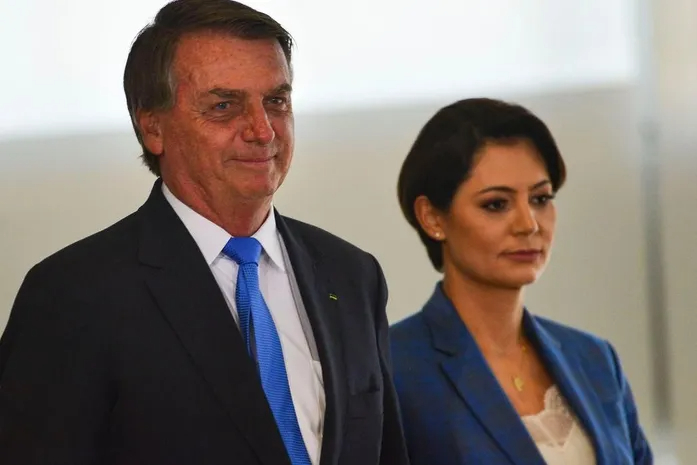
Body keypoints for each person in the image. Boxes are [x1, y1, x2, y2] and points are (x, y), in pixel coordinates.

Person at [0, 1, 409, 464]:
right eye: (224, 106)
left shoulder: (352, 275)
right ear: (152, 127)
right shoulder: (74, 295)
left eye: (276, 101)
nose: (262, 131)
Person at [389, 97, 653, 465]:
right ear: (432, 217)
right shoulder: (391, 368)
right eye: (496, 204)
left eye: (541, 198)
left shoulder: (595, 359)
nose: (528, 224)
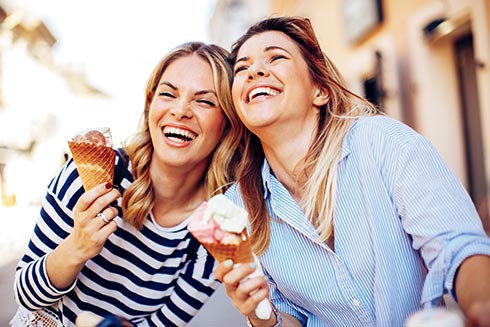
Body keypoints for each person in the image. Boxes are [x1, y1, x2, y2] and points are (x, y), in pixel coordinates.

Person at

########################################

Your answer should contain only the lines from the beginning of the listing above through the line with "nose: (262, 131)", copied exactly and without the pictures.

• [Completed task]:
Body keypoints for each person in the image. Boxes are [x1, y1, x2, y2] and points are (x, y), in pixel coordinates.

Person at [0, 1, 409, 464]:
right eye: (224, 106)
left shoulder: (352, 275)
right ear: (152, 127)
right shoulder: (74, 295)
left eye: (276, 101)
nose: (262, 131)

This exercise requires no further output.